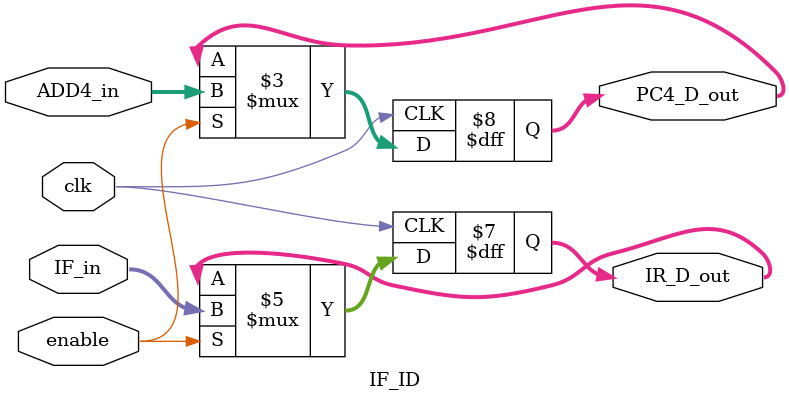
<source format=v>
`timescale 1ns / 1ps
module IF_ID( enable , clk , IF_in , ADD4_in , IR_D_out , PC4_D_out);
	 input enable;
	 input clk;
    input [31:0] IF_in;
    input [31:0] ADD4_in;
	 
    output [31:0] IR_D_out;
    output [31:0] PC4_D_out;
	 
	 initial IR_D_out = 0 ;
	 
	 reg[31:0] IR_D_out , PC4_D_out ;
	 
	 always @(posedge clk)
		if(enable)
			begin
				IR_D_out <= IF_in ;
				PC4_D_out <= ADD4_in ;
			end

endmodule

</source>
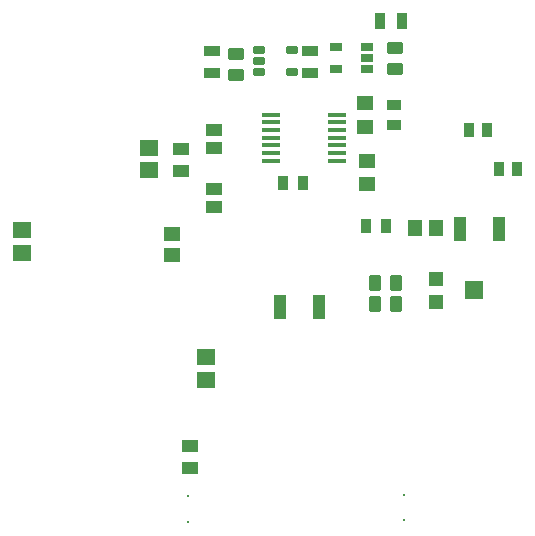
<source format=gbr>
G04*
G04 #@! TF.GenerationSoftware,Altium Limited,Altium Designer,25.4.2 (15)*
G04*
G04 Layer_Color=8421504*
%FSLAX44Y44*%
%MOMM*%
G71*
G04*
G04 #@! TF.SameCoordinates,62EAB3CA-F57F-4EB5-889C-6781DB4FDDE6*
G04*
G04*
G04 #@! TF.FilePolarity,Positive*
G04*
G01*
G75*
%ADD18R,1.5500X0.3000*%
%ADD19R,1.5500X0.3000*%
G04:AMPARAMS|DCode=20|XSize=1.05mm|YSize=1.38mm|CornerRadius=0.1313mm|HoleSize=0mm|Usage=FLASHONLY|Rotation=0.000|XOffset=0mm|YOffset=0mm|HoleType=Round|Shape=RoundedRectangle|*
%AMROUNDEDRECTD20*
21,1,1.0500,1.1175,0,0,0.0*
21,1,0.7875,1.3800,0,0,0.0*
1,1,0.2625,0.3938,-0.5587*
1,1,0.2625,-0.3938,-0.5587*
1,1,0.2625,-0.3938,0.5587*
1,1,0.2625,0.3938,0.5587*
%
%ADD20ROUNDEDRECTD20*%
%ADD21R,1.5000X1.6000*%
%ADD22R,1.2000X1.2000*%
%ADD23R,0.9061X1.3098*%
%ADD24C,0.2540*%
%ADD25R,1.4500X1.1500*%
%ADD26R,1.4500X1.2000*%
%ADD27R,1.1500X1.4500*%
%ADD28R,0.8500X1.3000*%
%ADD29R,1.3000X0.8500*%
%ADD30R,1.5500X1.3500*%
%ADD31R,1.1000X2.0500*%
%ADD32R,1.5562X1.4546*%
%ADD33R,1.3500X1.0000*%
%ADD34R,1.3800X0.9200*%
G04:AMPARAMS|DCode=35|XSize=1.05mm|YSize=1.38mm|CornerRadius=0.1313mm|HoleSize=0mm|Usage=FLASHONLY|Rotation=270.000|XOffset=0mm|YOffset=0mm|HoleType=Round|Shape=RoundedRectangle|*
%AMROUNDEDRECTD35*
21,1,1.0500,1.1175,0,0,270.0*
21,1,0.7875,1.3800,0,0,270.0*
1,1,0.2625,-0.5587,-0.3938*
1,1,0.2625,-0.5587,0.3938*
1,1,0.2625,0.5587,0.3938*
1,1,0.2625,0.5587,-0.3938*
%
%ADD35ROUNDEDRECTD35*%
G04:AMPARAMS|DCode=36|XSize=0.6mm|YSize=1mm|CornerRadius=0.051mm|HoleSize=0mm|Usage=FLASHONLY|Rotation=90.000|XOffset=0mm|YOffset=0mm|HoleType=Round|Shape=RoundedRectangle|*
%AMROUNDEDRECTD36*
21,1,0.6000,0.8980,0,0,90.0*
21,1,0.4980,1.0000,0,0,90.0*
1,1,0.1020,0.4490,0.2490*
1,1,0.1020,0.4490,-0.2490*
1,1,0.1020,-0.4490,-0.2490*
1,1,0.1020,-0.4490,0.2490*
%
%ADD36ROUNDEDRECTD36*%
%ADD37R,1.0000X0.6600*%
%ADD38R,0.9500X1.4000*%
%ADD39R,1.4200X1.0000*%
D18*
X-19364Y349966D02*
D03*
Y375966D02*
D03*
Y369466D02*
D03*
X36636Y349966D02*
D03*
Y375966D02*
D03*
Y369466D02*
D03*
D19*
X-19364Y343466D02*
D03*
Y356466D02*
D03*
Y362966D02*
D03*
Y382466D02*
D03*
X36636Y356466D02*
D03*
Y343466D02*
D03*
Y382466D02*
D03*
Y362966D02*
D03*
D20*
X69016Y240201D02*
D03*
X86776D02*
D03*
X69016Y222421D02*
D03*
X86776D02*
D03*
D21*
X152930Y233680D02*
D03*
D22*
X120430Y223680D02*
D03*
Y243680D02*
D03*
D23*
X163971Y369570D02*
D03*
X148449D02*
D03*
X173849Y336550D02*
D03*
X189371D02*
D03*
D24*
X93726Y39116D02*
D03*
Y60706D02*
D03*
X-89154Y59436D02*
D03*
Y37846D02*
D03*
D25*
X-103124Y264046D02*
D03*
Y281546D02*
D03*
D26*
X61976Y323596D02*
D03*
Y343596D02*
D03*
X60706Y372016D02*
D03*
Y392016D02*
D03*
D27*
X120256Y286766D02*
D03*
X102756D02*
D03*
D28*
X7856Y324866D02*
D03*
X-9144D02*
D03*
X78486Y288036D02*
D03*
X61486D02*
D03*
D29*
X84836Y390516D02*
D03*
Y373516D02*
D03*
D30*
X-73914Y157636D02*
D03*
Y177136D02*
D03*
X-230124Y265586D02*
D03*
Y285086D02*
D03*
D31*
X173726Y285496D02*
D03*
X140726D02*
D03*
X21580Y219710D02*
D03*
X-11420D02*
D03*
D32*
X-122174Y335928D02*
D03*
Y354444D02*
D03*
D33*
X-67564Y304546D02*
D03*
Y319546D02*
D03*
Y354196D02*
D03*
Y369196D02*
D03*
D34*
X13716Y436676D02*
D03*
Y417576D02*
D03*
X-68834Y436676D02*
D03*
Y417576D02*
D03*
D35*
X86106Y421386D02*
D03*
Y439146D02*
D03*
X-48514Y434086D02*
D03*
Y416326D02*
D03*
D36*
X-29244Y437236D02*
D03*
Y427736D02*
D03*
Y418236D02*
D03*
X-1744D02*
D03*
Y437236D02*
D03*
D37*
X62426Y420776D02*
D03*
Y430276D02*
D03*
Y439776D02*
D03*
X36126D02*
D03*
Y420776D02*
D03*
D38*
X91546Y462026D02*
D03*
X73046D02*
D03*
D39*
X-95504Y334566D02*
D03*
Y353266D02*
D03*
X-87884Y101806D02*
D03*
Y83106D02*
D03*
M02*

</source>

PROBLEM TO SOLVE: All of the entries above are to be transcribed word for word, with no pictures included.

OUTPUT OF THE EXERCISE:
<source format=v>
`timescale 1ns / 1ps
module IF_ID( enable , clk , IF_in , ADD4_in , IR_D_out , PC4_D_out);
	 input enable;
	 input clk;
    input [31:0] IF_in;
    input [31:0] ADD4_in;
	 
    output [31:0] IR_D_out;
    output [31:0] PC4_D_out;
	 
	 initial IR_D_out = 0 ;
	 
	 reg[31:0] IR_D_out , PC4_D_out ;
	 
	 always @(posedge clk)
		if(enable)
			begin
				IR_D_out <= IF_in ;
				PC4_D_out <= ADD4_in ;
			end

endmodule

</source>
<source format=gbr>
G04*
G04 #@! TF.GenerationSoftware,Altium Limited,Altium Designer,25.4.2 (15)*
G04*
G04 Layer_Color=8421504*
%FSLAX44Y44*%
%MOMM*%
G71*
G04*
G04 #@! TF.SameCoordinates,62EAB3CA-F57F-4EB5-889C-6781DB4FDDE6*
G04*
G04*
G04 #@! TF.FilePolarity,Positive*
G04*
G01*
G75*
%ADD18R,1.5500X0.3000*%
%ADD19R,1.5500X0.3000*%
G04:AMPARAMS|DCode=20|XSize=1.05mm|YSize=1.38mm|CornerRadius=0.1313mm|HoleSize=0mm|Usage=FLASHONLY|Rotation=0.000|XOffset=0mm|YOffset=0mm|HoleType=Round|Shape=RoundedRectangle|*
%AMROUNDEDRECTD20*
21,1,1.0500,1.1175,0,0,0.0*
21,1,0.7875,1.3800,0,0,0.0*
1,1,0.2625,0.3938,-0.5587*
1,1,0.2625,-0.3938,-0.5587*
1,1,0.2625,-0.3938,0.5587*
1,1,0.2625,0.3938,0.5587*
%
%ADD20ROUNDEDRECTD20*%
%ADD21R,1.5000X1.6000*%
%ADD22R,1.2000X1.2000*%
%ADD23R,0.9061X1.3098*%
%ADD24C,0.2540*%
%ADD25R,1.4500X1.1500*%
%ADD26R,1.4500X1.2000*%
%ADD27R,1.1500X1.4500*%
%ADD28R,0.8500X1.3000*%
%ADD29R,1.3000X0.8500*%
%ADD30R,1.5500X1.3500*%
%ADD31R,1.1000X2.0500*%
%ADD32R,1.5562X1.4546*%
%ADD33R,1.3500X1.0000*%
%ADD34R,1.3800X0.9200*%
G04:AMPARAMS|DCode=35|XSize=1.05mm|YSize=1.38mm|CornerRadius=0.1313mm|HoleSize=0mm|Usage=FLASHONLY|Rotation=270.000|XOffset=0mm|YOffset=0mm|HoleType=Round|Shape=RoundedRectangle|*
%AMROUNDEDRECTD35*
21,1,1.0500,1.1175,0,0,270.0*
21,1,0.7875,1.3800,0,0,270.0*
1,1,0.2625,-0.5587,-0.3938*
1,1,0.2625,-0.5587,0.3938*
1,1,0.2625,0.5587,0.3938*
1,1,0.2625,0.5587,-0.3938*
%
%ADD35ROUNDEDRECTD35*%
G04:AMPARAMS|DCode=36|XSize=0.6mm|YSize=1mm|CornerRadius=0.051mm|HoleSize=0mm|Usage=FLASHONLY|Rotation=90.000|XOffset=0mm|YOffset=0mm|HoleType=Round|Shape=RoundedRectangle|*
%AMROUNDEDRECTD36*
21,1,0.6000,0.8980,0,0,90.0*
21,1,0.4980,1.0000,0,0,90.0*
1,1,0.1020,0.4490,0.2490*
1,1,0.1020,0.4490,-0.2490*
1,1,0.1020,-0.4490,-0.2490*
1,1,0.1020,-0.4490,0.2490*
%
%ADD36ROUNDEDRECTD36*%
%ADD37R,1.0000X0.6600*%
%ADD38R,0.9500X1.4000*%
%ADD39R,1.4200X1.0000*%
D18*
X-19364Y349966D02*
D03*
Y375966D02*
D03*
Y369466D02*
D03*
X36636Y349966D02*
D03*
Y375966D02*
D03*
Y369466D02*
D03*
D19*
X-19364Y343466D02*
D03*
Y356466D02*
D03*
Y362966D02*
D03*
Y382466D02*
D03*
X36636Y356466D02*
D03*
Y343466D02*
D03*
Y382466D02*
D03*
Y362966D02*
D03*
D20*
X69016Y240201D02*
D03*
X86776D02*
D03*
X69016Y222421D02*
D03*
X86776D02*
D03*
D21*
X152930Y233680D02*
D03*
D22*
X120430Y223680D02*
D03*
Y243680D02*
D03*
D23*
X163971Y369570D02*
D03*
X148449D02*
D03*
X173849Y336550D02*
D03*
X189371D02*
D03*
D24*
X93726Y39116D02*
D03*
Y60706D02*
D03*
X-89154Y59436D02*
D03*
Y37846D02*
D03*
D25*
X-103124Y264046D02*
D03*
Y281546D02*
D03*
D26*
X61976Y323596D02*
D03*
Y343596D02*
D03*
X60706Y372016D02*
D03*
Y392016D02*
D03*
D27*
X120256Y286766D02*
D03*
X102756D02*
D03*
D28*
X7856Y324866D02*
D03*
X-9144D02*
D03*
X78486Y288036D02*
D03*
X61486D02*
D03*
D29*
X84836Y390516D02*
D03*
Y373516D02*
D03*
D30*
X-73914Y157636D02*
D03*
Y177136D02*
D03*
X-230124Y265586D02*
D03*
Y285086D02*
D03*
D31*
X173726Y285496D02*
D03*
X140726D02*
D03*
X21580Y219710D02*
D03*
X-11420D02*
D03*
D32*
X-122174Y335928D02*
D03*
Y354444D02*
D03*
D33*
X-67564Y304546D02*
D03*
Y319546D02*
D03*
Y354196D02*
D03*
Y369196D02*
D03*
D34*
X13716Y436676D02*
D03*
Y417576D02*
D03*
X-68834Y436676D02*
D03*
Y417576D02*
D03*
D35*
X86106Y421386D02*
D03*
Y439146D02*
D03*
X-48514Y434086D02*
D03*
Y416326D02*
D03*
D36*
X-29244Y437236D02*
D03*
Y427736D02*
D03*
Y418236D02*
D03*
X-1744D02*
D03*
Y437236D02*
D03*
D37*
X62426Y420776D02*
D03*
Y430276D02*
D03*
Y439776D02*
D03*
X36126D02*
D03*
Y420776D02*
D03*
D38*
X91546Y462026D02*
D03*
X73046D02*
D03*
D39*
X-95504Y334566D02*
D03*
Y353266D02*
D03*
X-87884Y101806D02*
D03*
Y83106D02*
D03*
M02*

</source>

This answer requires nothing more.